--- Parts of the exercise ---
A – Can you copy, word for word, the part of the Uganda tax law excerpt that opens with the words containing "51. Uganda Revenue" and closes with "in a tax law."?
B – What are the titles of the numbered sections in the Uganda tax law excerpt?
C – Could you write the next part of the Uganda tax law excerpt, picking up right after its last sentence?

51. Uganda Revenue Authority to issue certificates of origin

The Uganda Revenue Authority shall be responsible for issuing certificates of origin required under section 111(2) of the East African Community Customs Management Act, 2004.

Part XIII – Practice notes and rulings

Practice notes

52. Practice notes

(1)The Commissioner General may issue practice notes setting out the Commissioner General’s understanding of the application of a provision in a tax law.
(2)The Commissioner General shall issue a practice note by publishing a notice of the practice note in the Gazette.
(3)A practice note issued under this Act is binding on the Commissioner General until it is revoked by the Commissioner General.
(4)A practice note applies from the date specified in the notice and if no date is specified, from the date of publication in the Gazette.
(5)The Commissioner General may revoke a practice note, in whole or part, by publishing a notice of the revocation in the Gazette or in any widely circulated newspaper.
(6)A practice note that has been revoked in whole or in part shall—
(a)continue to apply to a transaction commenced before the practice note is revoked; and
(b)not apply to a transaction commenced after the practice note is revoked to the extent that the practice note is revoked.

Private rulings

53. Private rulings

(1)Subject to subsection (2), the Commissioner General may, upon application in writing by a taxpayer, issue to the taxpayer a private ruling setting out the position of the Commissioner General regarding the application of a provision in a tax law to a transaction entered into or proposed to be entered into by the taxpayer.

--- Data below ---
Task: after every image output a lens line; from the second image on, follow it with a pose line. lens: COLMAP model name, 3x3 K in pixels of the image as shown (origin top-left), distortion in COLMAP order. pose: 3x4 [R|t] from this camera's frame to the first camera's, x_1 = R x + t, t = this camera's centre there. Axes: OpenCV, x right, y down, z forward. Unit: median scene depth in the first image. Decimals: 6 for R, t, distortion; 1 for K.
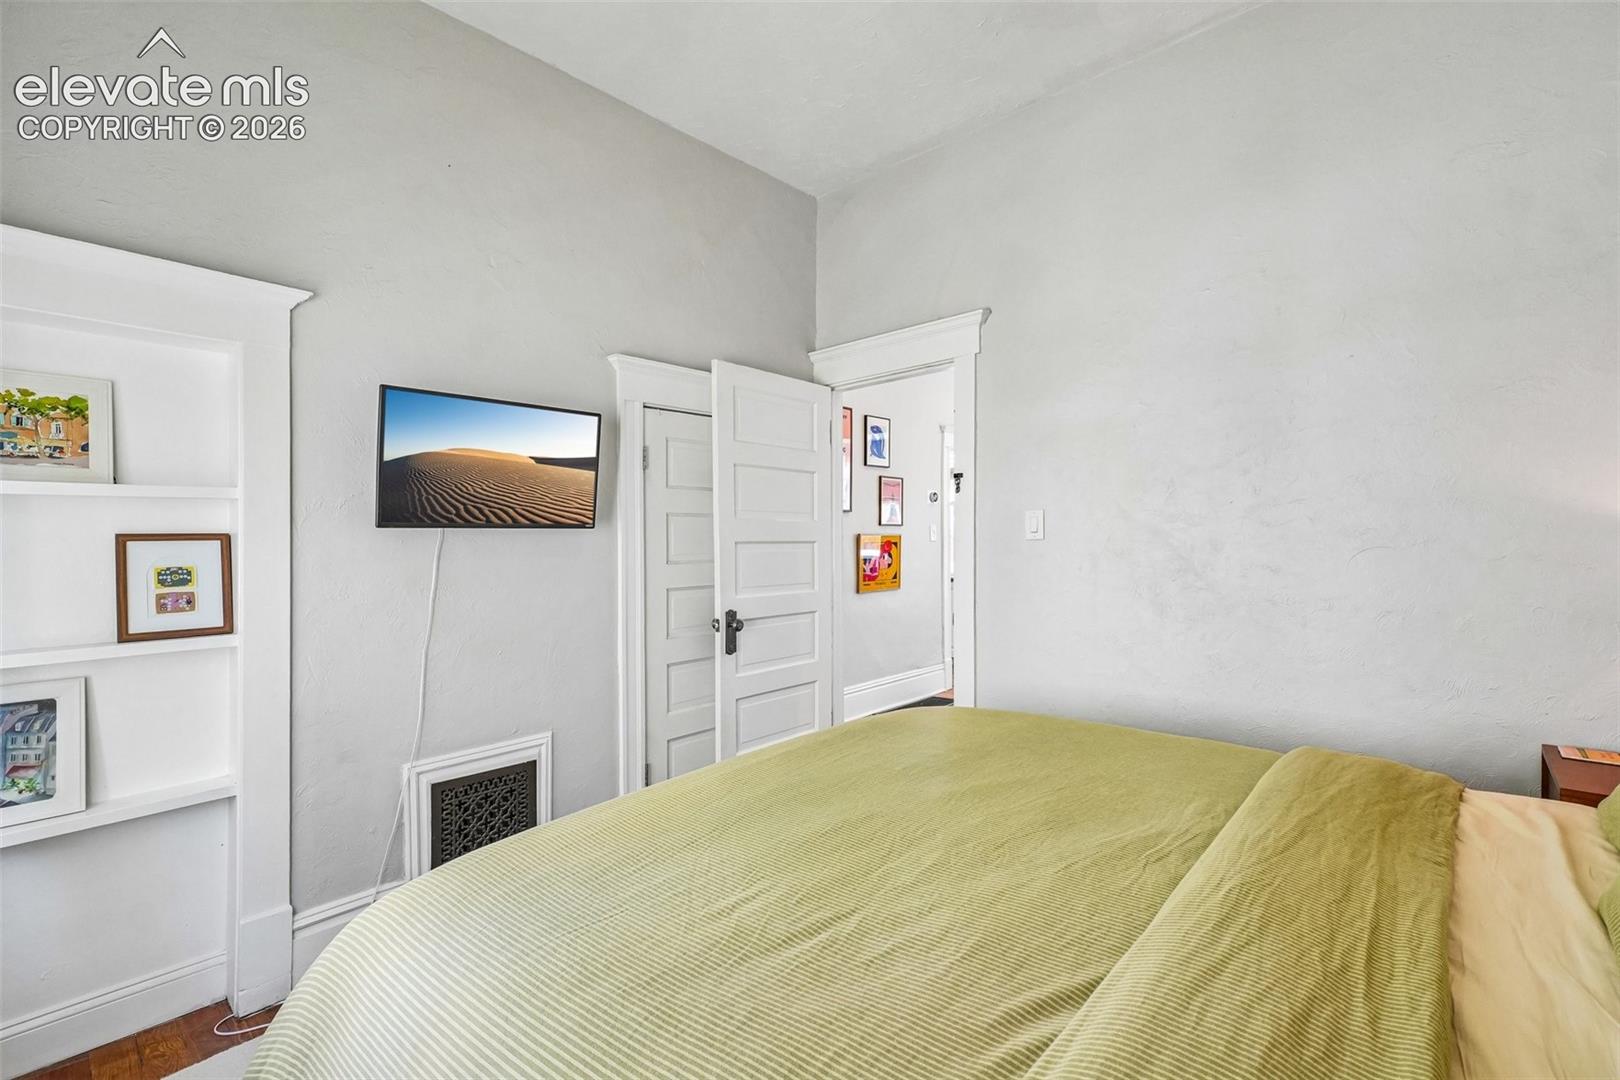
lens RADIAL K [[728.7, 0, 826.6], [0, 728.7, 547.5], [0, 0, 1]] dist [0.001438, 0.000399]
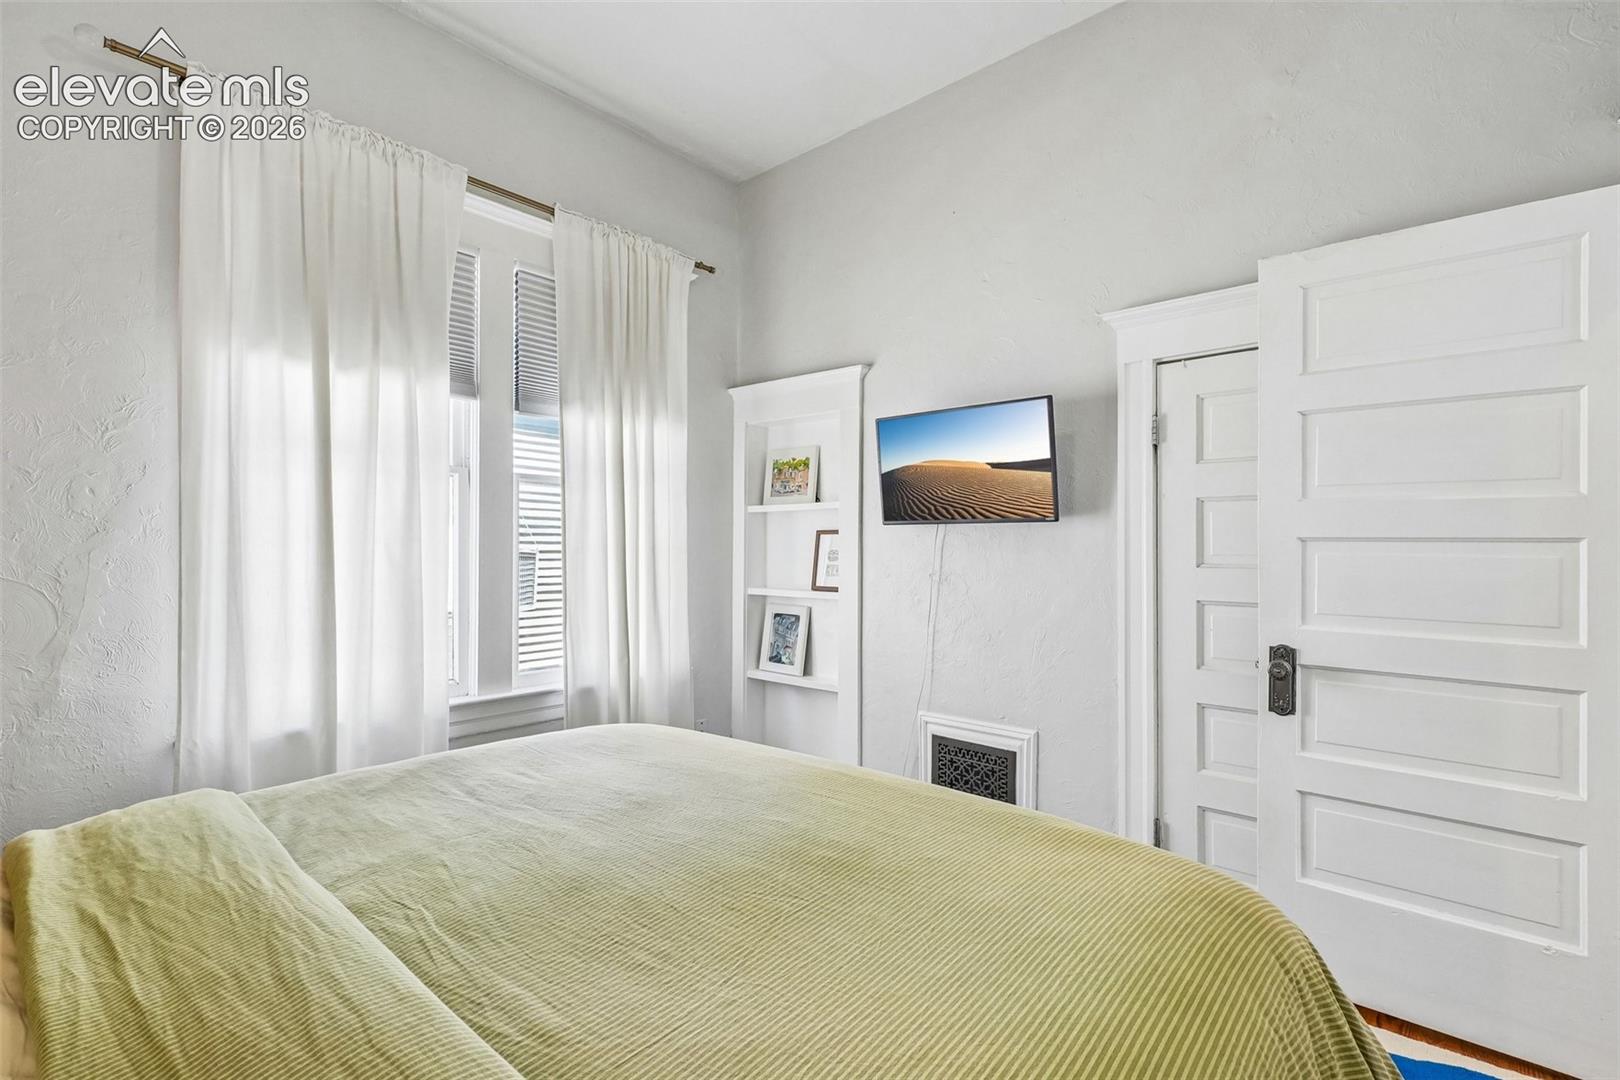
lens RADIAL K [[757.8, 0, 810.0], [0, 757.8, 540.0], [0, 0, 1]] dist [-0.003210, -0.000505]
pose [[-0.020455, 0.010159, -0.999739, 0.684475], [-0.011348, 0.999882, 0.010393, -0.010207], [0.999726, 0.011557, -0.020337, 0.770750]]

--- Task-by-task outputs ---
A –
51. Uganda Revenue Authority to issue certificates of origin

The Uganda Revenue Authority shall be responsible for issuing certificates of origin required under section 111(2) of the East African Community Customs Management Act, 2004.

Part XIII – Practice notes and rulings

Practice notes

52. Practice notes

(1)The Commissioner General may issue practice notes setting out the Commissioner General’s understanding of the application of a provision in a tax law.

B –
Uganda Revenue Authority to issue certificates of origin
Practice notes
Private rulings

C –
(2)The Commissioner General may reject an application for a private ruling where—
(a)the Commissioner General has already decided the matter that is the subject of the application in a tax assessment;
(b)the Commissioner General is of the opinion that an existing practice note adequately covers the matter that is the subject of the application;
(c)the application relates to a matter that is the subject of a tax audit or an objection;
(d)the application is frivolous or vexatious;
(e)the transaction to which the application relates has not been carried out and there are reasonable grounds to believe that it will not be carried out;
(f)the applicant has not provided the Commissioner General with sufficient information to make a private ruling; or
(g)in the opinion of the Commissioner General, it would be unreasonable to comply with the application having regard to the resources needed to comply.
(3)Where a taxpayer has made a full and true disclosure of the nature of all aspects of the transaction relevant to the ruling and the transaction has proceeded in all material respects as described in the application of the taxpayer for the ruling, the ruling is binding on the Commissioner General in relation to the taxpayer to whom the ruling has been issued.
(4)A private ruling is not binding on the taxpayer to whom it is issued.
(5)Where a private ruling is inconsistent with an existing practice note, the private ruling has priority to the extent of the inconsistency.
(6)Where the Commissioner General rejects an application for a private ruling, the Commissioner General shall notify the taxpayer in writing.
(7)A private ruling is issued by serving a written notice of the ruling on the applicant and the ruling shall set out the matter ruled on, identifying—
(a)the taxpayer;
(b)the tax law relevant to the ruling;
(c)the tax period to which the ruling applies;
(d)the transaction to which the ruling relates; and
(e)any assumptions on which the ruling is based.
(8)The Commissioner General may revoke a private ruling in whole or in part by written notice served on the taxpayer to whom the ruling is issued.
(9)A private ruling is not a tax decision for the purposes of this Act.

Part XIV – Tax officers

54. Delegation

(1)Subject to this Act, the Commissioner General may, by written instrument, delegate to a tax officer, an accounting officer of a local government or Kampala Capital City Authority any duty, power, or function conferred or imposed on the Commissioner General under a tax law, other than the power to compound offences under section 84 and the power to delegate conferred by this section.
(2)A reference in a tax law to the Commissioner General includes, in respect of the exercise of a power or performance of a function delegated to a tax officer, a reference to the tax officer.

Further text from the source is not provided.